It’s no secret that a big part of our financial engine is the type of career we have. Some offer more compensation, others not as much. Within each career track, there are different job opportunities that can pay more than others.
It just makes sense to consider these factors when looking at our ability to earn and save money. That being said, does it make sense to strongly consider our daily commute as well?
Personally, I think it does. Speaking from my own experience, the length of one’s commute to work in terms of time and distance can play a significant role in the ability to move our finances forward.
I’ve had commutes of varying degrees over the years. The shortest commute I’ve had was 5 minutes each way. That was many years ago, and actually that was the case with 2 jobs I had. Funny, I really took it for granted back then and didn’t realize how nice that was. On the other end of the spectrum, I’ve driven as much as 1.5 hours each way, and had the commute become a big part of my day. Having experienced both extremes, as well as points in between, it’s clear that there are significant costs involved.
Let’s take two examples that are a little bit less extreme than my commutes, and assess the costs.
Commute #1: 10 mile/15 minute commute each way
Commute #2: 40 mile/60 minute commute each way
Also, let’s assume that your car gets 25mpg on average, the cost of gas is $3.50 per gallon, and you’re working 22 days per month at 8 hours per day.
In terms of gas costs, your monthly/annual costs are as follows:
Commute #1: $62 per month, $739 annually
Commute #2: $246 per month, $2,957 annually
Clearly, that longer commute takes away from the amount of money one could save per year. The difference between the two is about $2,218 per year. Think about what you could do with that $2,217. If you chose to spend it, that would make one heck of a vacation! Or, if you choose to save it, that would be a nice addition to your retirement savings. When compounded over time, this can result in even more money.

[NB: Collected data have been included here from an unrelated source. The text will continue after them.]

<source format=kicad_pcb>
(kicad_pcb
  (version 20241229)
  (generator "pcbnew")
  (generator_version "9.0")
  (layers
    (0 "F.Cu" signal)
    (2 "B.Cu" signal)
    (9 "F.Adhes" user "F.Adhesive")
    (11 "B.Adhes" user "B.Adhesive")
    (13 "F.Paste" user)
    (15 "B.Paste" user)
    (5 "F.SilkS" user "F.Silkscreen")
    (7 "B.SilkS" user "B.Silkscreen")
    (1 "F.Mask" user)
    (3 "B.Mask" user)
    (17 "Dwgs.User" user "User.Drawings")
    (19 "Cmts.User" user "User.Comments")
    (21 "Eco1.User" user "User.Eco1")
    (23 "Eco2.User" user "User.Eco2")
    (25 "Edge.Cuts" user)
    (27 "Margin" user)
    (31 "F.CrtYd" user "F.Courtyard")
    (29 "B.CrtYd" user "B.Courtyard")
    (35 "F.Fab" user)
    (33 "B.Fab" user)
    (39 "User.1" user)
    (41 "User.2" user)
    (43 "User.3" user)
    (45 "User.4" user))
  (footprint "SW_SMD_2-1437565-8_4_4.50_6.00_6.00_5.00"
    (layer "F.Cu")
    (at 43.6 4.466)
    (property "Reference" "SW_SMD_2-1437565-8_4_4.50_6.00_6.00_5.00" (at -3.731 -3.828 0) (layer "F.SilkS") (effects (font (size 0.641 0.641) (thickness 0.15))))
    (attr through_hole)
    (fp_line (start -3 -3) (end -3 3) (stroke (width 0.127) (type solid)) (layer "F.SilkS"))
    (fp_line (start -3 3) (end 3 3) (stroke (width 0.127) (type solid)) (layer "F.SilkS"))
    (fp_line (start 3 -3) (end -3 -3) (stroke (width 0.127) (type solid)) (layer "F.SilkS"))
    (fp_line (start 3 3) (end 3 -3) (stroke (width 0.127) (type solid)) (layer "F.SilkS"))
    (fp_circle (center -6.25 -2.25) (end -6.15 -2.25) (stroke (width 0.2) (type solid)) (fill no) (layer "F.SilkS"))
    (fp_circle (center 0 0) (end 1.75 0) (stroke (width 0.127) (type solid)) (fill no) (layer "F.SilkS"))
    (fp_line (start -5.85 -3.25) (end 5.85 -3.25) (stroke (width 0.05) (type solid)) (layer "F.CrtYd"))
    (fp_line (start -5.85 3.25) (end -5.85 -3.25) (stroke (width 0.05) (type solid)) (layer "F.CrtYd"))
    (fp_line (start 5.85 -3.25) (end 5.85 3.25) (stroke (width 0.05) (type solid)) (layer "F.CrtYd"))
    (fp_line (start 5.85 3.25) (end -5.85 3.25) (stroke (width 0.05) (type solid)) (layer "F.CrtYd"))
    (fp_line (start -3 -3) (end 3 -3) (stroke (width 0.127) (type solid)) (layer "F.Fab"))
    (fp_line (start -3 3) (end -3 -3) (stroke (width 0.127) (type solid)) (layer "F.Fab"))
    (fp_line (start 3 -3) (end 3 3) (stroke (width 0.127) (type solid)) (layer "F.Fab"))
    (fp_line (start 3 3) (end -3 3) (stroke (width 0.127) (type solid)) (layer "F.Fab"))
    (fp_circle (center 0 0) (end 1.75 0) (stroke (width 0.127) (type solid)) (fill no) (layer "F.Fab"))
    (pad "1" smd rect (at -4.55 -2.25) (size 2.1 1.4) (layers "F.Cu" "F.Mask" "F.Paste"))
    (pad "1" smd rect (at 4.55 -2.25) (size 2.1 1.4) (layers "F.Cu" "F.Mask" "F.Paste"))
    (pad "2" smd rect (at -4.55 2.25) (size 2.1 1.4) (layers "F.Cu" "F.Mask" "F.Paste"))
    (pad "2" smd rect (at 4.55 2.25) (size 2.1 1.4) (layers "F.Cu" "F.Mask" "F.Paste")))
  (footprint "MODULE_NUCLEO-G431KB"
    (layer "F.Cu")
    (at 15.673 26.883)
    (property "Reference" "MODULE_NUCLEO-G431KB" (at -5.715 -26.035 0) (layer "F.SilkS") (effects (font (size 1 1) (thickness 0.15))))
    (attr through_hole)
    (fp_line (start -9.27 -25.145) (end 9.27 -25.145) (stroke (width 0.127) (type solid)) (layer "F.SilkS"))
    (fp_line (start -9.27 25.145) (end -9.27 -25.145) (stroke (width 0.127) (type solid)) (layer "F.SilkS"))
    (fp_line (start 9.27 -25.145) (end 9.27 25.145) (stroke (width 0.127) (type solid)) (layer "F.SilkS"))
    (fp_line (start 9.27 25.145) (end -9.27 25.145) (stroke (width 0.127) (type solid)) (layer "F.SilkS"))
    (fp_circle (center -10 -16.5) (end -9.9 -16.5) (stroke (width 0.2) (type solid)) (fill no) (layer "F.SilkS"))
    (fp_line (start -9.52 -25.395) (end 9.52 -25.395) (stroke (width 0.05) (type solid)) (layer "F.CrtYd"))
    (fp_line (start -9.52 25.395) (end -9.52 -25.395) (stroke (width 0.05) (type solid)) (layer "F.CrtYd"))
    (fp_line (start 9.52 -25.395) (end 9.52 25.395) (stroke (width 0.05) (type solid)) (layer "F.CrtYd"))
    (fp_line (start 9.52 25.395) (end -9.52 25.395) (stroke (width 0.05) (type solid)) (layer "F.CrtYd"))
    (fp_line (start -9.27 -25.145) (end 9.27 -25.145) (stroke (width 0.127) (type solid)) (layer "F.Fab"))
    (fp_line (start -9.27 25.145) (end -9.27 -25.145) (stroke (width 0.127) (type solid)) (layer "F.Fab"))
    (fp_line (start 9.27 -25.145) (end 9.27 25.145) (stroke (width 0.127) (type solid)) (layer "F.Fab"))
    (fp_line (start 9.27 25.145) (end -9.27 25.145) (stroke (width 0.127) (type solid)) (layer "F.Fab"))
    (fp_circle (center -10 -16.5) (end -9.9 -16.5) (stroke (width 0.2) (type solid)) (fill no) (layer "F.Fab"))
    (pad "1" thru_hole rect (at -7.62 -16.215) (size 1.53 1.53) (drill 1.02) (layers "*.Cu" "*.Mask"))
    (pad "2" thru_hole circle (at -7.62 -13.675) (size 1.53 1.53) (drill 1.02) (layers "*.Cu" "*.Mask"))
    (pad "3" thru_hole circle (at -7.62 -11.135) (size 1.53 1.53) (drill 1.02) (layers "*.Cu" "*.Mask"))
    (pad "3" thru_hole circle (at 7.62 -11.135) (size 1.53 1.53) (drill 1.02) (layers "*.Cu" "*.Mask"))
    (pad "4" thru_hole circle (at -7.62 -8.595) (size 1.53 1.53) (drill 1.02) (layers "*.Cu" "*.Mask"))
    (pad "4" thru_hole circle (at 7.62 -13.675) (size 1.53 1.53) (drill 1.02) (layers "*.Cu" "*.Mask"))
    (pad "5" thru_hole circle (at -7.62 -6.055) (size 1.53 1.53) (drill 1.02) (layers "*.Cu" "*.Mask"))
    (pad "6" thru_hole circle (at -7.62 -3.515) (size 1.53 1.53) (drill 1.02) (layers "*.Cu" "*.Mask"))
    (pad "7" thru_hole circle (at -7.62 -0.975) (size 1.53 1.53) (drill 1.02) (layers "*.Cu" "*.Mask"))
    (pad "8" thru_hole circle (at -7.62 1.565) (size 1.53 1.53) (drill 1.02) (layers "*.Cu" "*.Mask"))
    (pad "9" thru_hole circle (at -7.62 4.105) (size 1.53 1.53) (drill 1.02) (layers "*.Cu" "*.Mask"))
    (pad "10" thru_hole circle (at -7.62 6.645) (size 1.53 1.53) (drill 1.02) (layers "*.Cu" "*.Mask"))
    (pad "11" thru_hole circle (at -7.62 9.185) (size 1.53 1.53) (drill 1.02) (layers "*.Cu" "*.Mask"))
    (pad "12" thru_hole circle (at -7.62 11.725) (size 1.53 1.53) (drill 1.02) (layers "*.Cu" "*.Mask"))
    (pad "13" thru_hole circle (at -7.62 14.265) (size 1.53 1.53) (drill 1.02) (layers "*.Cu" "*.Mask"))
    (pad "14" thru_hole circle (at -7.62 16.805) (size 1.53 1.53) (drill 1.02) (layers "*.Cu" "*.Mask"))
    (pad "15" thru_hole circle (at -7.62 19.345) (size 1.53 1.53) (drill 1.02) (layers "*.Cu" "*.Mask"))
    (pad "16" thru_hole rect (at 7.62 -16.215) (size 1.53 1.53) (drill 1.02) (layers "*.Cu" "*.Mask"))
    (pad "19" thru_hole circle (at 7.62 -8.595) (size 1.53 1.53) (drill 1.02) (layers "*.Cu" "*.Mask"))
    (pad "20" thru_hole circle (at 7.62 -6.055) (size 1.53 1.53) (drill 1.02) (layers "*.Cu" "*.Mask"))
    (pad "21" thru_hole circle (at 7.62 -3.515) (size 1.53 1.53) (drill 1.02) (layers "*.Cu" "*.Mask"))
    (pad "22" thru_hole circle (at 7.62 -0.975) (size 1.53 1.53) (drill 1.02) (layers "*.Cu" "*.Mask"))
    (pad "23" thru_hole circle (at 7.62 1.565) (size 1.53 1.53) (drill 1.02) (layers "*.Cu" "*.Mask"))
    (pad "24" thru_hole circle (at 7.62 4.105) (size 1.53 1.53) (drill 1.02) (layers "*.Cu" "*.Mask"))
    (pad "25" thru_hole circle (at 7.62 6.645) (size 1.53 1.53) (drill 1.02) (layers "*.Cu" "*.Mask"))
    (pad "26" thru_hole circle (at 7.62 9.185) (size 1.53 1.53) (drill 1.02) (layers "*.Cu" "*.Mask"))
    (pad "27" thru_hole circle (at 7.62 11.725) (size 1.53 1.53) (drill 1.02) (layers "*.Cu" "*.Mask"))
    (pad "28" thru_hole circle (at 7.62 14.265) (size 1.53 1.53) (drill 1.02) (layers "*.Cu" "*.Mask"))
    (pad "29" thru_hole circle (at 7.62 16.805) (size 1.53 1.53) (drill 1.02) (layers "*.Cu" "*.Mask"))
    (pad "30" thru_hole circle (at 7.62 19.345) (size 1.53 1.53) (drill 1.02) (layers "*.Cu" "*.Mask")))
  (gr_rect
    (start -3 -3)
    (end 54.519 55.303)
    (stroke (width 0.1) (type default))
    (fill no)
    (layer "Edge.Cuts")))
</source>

While somewhat less direct or quantifiable, there is a cost associated with wear and tear on our cars. To illustrate this, let’s assume that our car is a $20,000 vehicle that we expect to drive all the way to 200,000 miles. Taking these assumptions into account, the amount of value that we’re losing from our vehicles will be as follows:
Commute #1: $44 per month, $528 annually
Commute #2: $176 per month, $2,112 annually
The difference between the two is about $1,584 per year. Now, this is using straight-line depreciation based on mileage – excluding any minimal salvage value. This calculation does have a number of assumptions built-in and doesn’t reflect direct cash expenditures, but it’s clear that a longer commute wears out a car quicker – which accelerates our future spending on our next car.
Let’s consider this from an opportunity cost perspective. If we’re in the car trying to get to a job, it’s time that’s job-related and not personal. It takes away time that we could spend doing other things if not commuting. Time with family, housework/errands, and exercise are activities that first come to mind, among others. There’s value there, even if it’s hard to quantify.
Well, let’s give it a try anyway, even if it’s not an exact science. For sake of example, let’s assume someone with a basic, annual salary of $50,000. That person’s time has value, as evidenced by the salary. Factoring in the earlier assumptions about hours and days worked (22 days per month, 8 hours per day), this person’s hourly wage comes out to $23.67 per hour. Going with this figure, the opportunity cost of the commute is as follows:
Commute #1: $260 per month, $3,125 annually
Commute #2: $1,250 per month, $9,375 annually.
Ok, I know that some folks won’t share my views on opportunity cost of time, but our time is valuable. If you do want to attempt to quantify it, it becomes clear that there’s value that’s being expended during our commutes to work. In this case, the difference between the two is about $9,375 per year.
At the very least, we can directly quantify the cost of gas with a longer commute. In that case, this “typical” example of short (15 min) vs. long (60 min) commute indicates a:
- $2,218 difference between short and long commutes based on gas costs.
- $13,176 difference between short and long commutes, when adding in the indirect costs of car wear and tear, and the opportunity costs of time.
Bottom Line: Clearly, no matter how many layers of costs we want to include in such analysis, it’s clear that there’s an impact of commuting that might be more than meets the eye. So, when evaluating your current job or a future job opportunity, it’s worth taking a very close look at the overall commuting costs.
My Questions for You:
- If you’re working (or have a spouse that is), what’s the total commute like? How does this play a role in the quality of your life?
- Do you ever think about the costs of a job commute, and the impact is has on your finances?